■ **Te analyseren tekst**
··········

De cognitieve capaciteitentest is bij de politie een van de belangrijkste onderdelen van de sollicitatieprocedure. Aan de hand van deze test kan namelijk bekeken worden of jij de belangrijke vaardigheden bezit om jouw werk uit te kunnen voeren. Doordat je van tevoren al weet wat je kunt verwachten, kun je jezelf goed voorbereiden op deze test. Het is daarom van belang dat je onderstaande informatie goed doorleest, zodat je weet welke onderdelen je kunt oefenen en hoe je dit het beste kunt doen.
Inhoudsopgave
- Uitleg cognitieve capaciteitentest politie
- De onderdelen van de cognitieve capaciteitentest politie
- Meerdere lettergrepen vormen een woord
- Cijferpatronen behoeven basis rekenregels
- Help jezelf met een aantal handigheden
- Woordenschat van belang voor alle taalkundige vraagstukken
- Oefenen voor de capaciteitentest
- Een goede afwisseling tussen theorie en praktijk
- Houd je voortgang bij voor extra motivatie
Uitleg cognitieve capaciteitentest politie
Een cognitieve capaciteitentest van de politie wordt ingezet om jouw vaardigheden te toetsen. Dit gebeurt aan de hand van verschillende onderdelen en gebeurt op de computer. Er zijn bij de test van de politie drie verschillende onderdelen, welke allemaal beginnen met een aantal voorbeeldvragen. Op deze manier kun je gewend raken aan de vraagstelling en weet je wat jou te wachten staat. Ook heb je nog een paar oefenvragen voordat de daadwerkelijke test begint.

··········

■ **De gegevens**
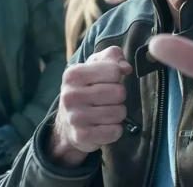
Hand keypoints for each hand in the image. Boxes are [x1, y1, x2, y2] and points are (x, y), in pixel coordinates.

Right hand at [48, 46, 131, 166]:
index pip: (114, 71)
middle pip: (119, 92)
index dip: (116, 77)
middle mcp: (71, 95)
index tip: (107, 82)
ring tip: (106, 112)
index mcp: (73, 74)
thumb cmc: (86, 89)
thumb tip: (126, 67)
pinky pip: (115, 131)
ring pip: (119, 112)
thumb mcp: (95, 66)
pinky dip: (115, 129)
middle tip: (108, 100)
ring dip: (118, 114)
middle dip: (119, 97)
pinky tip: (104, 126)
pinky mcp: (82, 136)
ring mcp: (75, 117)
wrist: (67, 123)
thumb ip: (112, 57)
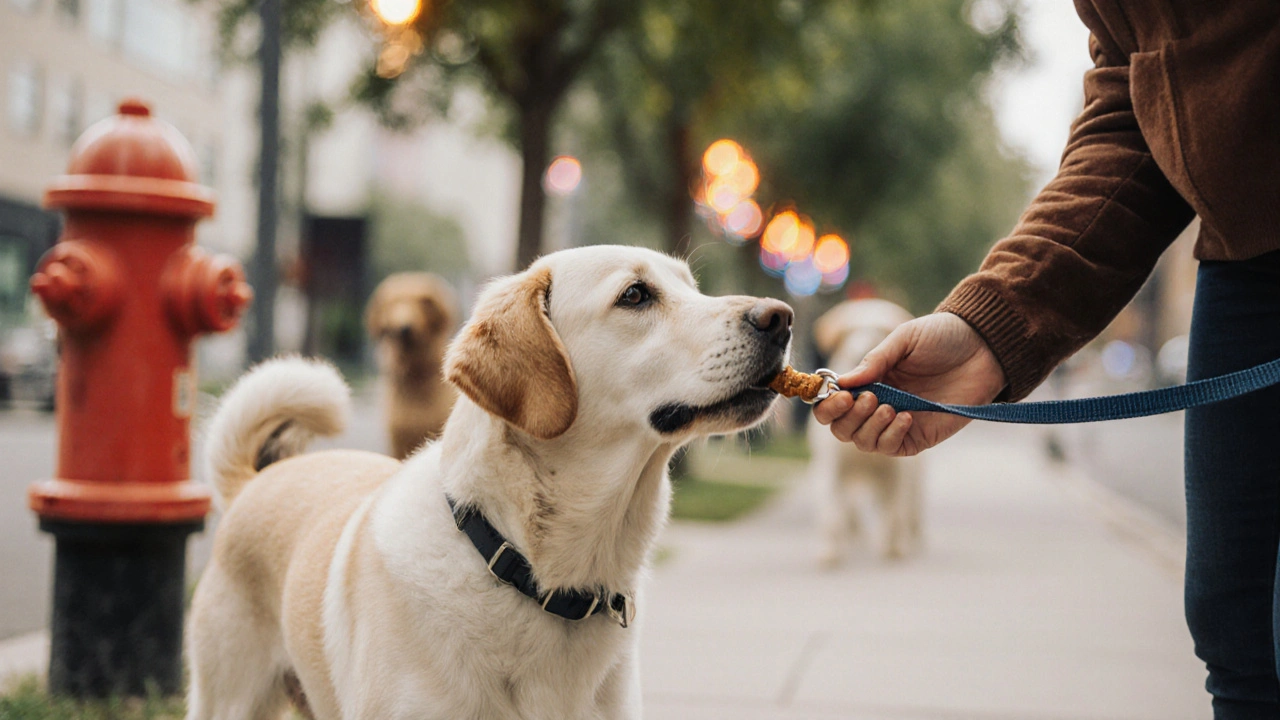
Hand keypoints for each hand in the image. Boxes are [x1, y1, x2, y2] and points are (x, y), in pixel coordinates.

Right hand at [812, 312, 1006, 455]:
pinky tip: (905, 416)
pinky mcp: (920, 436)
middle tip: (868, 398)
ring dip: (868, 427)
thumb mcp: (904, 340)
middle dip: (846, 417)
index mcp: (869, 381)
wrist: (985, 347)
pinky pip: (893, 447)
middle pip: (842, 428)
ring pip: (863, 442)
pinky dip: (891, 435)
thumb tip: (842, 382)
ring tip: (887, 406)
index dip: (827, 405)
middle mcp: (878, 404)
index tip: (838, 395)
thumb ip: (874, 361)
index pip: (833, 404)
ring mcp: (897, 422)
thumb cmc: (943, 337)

··········

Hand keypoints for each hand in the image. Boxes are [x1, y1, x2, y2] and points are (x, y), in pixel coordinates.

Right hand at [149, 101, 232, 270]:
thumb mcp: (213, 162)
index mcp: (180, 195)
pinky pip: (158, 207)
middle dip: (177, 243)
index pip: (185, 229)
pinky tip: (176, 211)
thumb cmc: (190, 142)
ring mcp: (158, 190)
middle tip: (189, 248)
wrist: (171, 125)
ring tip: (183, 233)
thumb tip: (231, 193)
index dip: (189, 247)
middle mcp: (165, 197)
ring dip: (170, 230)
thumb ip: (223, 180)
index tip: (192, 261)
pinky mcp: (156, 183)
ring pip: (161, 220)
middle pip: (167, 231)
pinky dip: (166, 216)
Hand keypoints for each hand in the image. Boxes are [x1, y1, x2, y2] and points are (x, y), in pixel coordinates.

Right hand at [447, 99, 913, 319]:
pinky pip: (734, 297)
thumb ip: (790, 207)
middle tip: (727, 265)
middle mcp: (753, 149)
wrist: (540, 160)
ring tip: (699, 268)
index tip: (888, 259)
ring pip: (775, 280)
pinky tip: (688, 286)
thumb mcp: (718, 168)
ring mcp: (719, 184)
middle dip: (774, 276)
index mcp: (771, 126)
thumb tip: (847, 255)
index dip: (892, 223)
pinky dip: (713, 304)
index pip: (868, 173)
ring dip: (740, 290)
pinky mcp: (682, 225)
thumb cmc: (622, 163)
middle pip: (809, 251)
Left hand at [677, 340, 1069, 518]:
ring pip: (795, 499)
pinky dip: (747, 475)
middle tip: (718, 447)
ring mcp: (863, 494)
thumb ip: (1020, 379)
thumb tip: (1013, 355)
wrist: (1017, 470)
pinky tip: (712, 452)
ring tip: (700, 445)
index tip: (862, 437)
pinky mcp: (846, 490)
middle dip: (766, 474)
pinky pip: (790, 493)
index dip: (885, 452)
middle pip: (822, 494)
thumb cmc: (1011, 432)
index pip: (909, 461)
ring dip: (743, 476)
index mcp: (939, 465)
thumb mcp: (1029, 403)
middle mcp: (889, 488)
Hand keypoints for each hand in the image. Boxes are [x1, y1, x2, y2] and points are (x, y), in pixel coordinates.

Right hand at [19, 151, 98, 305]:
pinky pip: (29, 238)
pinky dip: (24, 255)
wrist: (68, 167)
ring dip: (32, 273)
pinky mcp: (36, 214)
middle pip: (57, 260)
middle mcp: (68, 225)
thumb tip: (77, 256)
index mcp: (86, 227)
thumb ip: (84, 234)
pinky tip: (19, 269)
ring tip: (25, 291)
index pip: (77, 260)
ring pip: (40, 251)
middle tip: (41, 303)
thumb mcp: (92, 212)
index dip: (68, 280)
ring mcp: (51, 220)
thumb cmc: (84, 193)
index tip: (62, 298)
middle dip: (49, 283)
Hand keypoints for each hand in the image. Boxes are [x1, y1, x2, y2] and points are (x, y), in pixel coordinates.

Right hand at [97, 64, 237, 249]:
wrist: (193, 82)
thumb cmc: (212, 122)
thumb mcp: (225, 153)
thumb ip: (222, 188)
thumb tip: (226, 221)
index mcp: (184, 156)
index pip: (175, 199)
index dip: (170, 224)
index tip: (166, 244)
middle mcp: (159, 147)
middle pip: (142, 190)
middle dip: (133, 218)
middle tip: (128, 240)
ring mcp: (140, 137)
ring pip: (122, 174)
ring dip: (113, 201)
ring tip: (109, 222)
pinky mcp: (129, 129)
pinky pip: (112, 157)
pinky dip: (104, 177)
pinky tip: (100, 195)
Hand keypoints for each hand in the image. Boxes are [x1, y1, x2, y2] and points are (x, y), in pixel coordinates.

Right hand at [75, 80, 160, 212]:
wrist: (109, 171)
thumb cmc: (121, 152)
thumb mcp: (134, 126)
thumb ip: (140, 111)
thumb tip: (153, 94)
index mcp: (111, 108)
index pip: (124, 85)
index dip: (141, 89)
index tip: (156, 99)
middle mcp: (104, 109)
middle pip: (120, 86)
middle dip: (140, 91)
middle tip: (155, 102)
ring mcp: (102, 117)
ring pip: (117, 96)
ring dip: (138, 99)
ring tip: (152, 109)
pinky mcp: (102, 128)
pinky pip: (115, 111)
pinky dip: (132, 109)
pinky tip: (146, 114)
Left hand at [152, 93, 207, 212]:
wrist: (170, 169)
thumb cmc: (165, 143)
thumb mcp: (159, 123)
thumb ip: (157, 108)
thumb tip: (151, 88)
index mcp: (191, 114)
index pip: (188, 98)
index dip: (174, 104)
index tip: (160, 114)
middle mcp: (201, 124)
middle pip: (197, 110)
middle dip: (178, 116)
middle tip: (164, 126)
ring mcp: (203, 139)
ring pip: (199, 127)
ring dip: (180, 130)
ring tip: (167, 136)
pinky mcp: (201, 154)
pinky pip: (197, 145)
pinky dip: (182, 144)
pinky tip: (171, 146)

··········

■ **Opdracht A**
Stemmen deze uitspraken overeen met de tekst over de politietest? (i) De test bestaat uit drie onderdelen. (ii) De test wordt op papier gemaakt. (iii) Voor de echte test begint, krijg je nog enkele oefenvragen. Antwoord per uitspraak met ja of nee en citeer letterlijk de woorden uit de tekst die de doorslag geven.
■ **Opdracht B**
Kun je het stuk uit de tekst over de politietest woord voor woord overnemen, beginnend bij de woorden "De cognitieve capaciteitentest is" en eindigend na "beste kunt doen."?

■ **Antwoord A**
(i) Ja: "Er zijn bij de test van de politie drie verschillende onderdelen"
(ii) Nee: "gebeurt op de computer"
(iii) Ja: "Ook heb je nog een paar oefenvragen voordat de daadwerkelijke test begint"

■ **Antwoord B**
De cognitieve capaciteitentest is bij de politie een van de belangrijkste onderdelen van de sollicitatieprocedure. Aan de hand van deze test kan namelijk bekeken worden of jij de belangrijke vaardigheden bezit om jouw werk uit te kunnen voeren. Doordat je van tevoren al weet wat je kunt verwachten, kun je jezelf goed voorbereiden op deze test. Het is daarom van belang dat je onderstaande informatie goed doorleest, zodat je weet welke onderdelen je kunt oefenen en hoe je dit het beste kunt doen.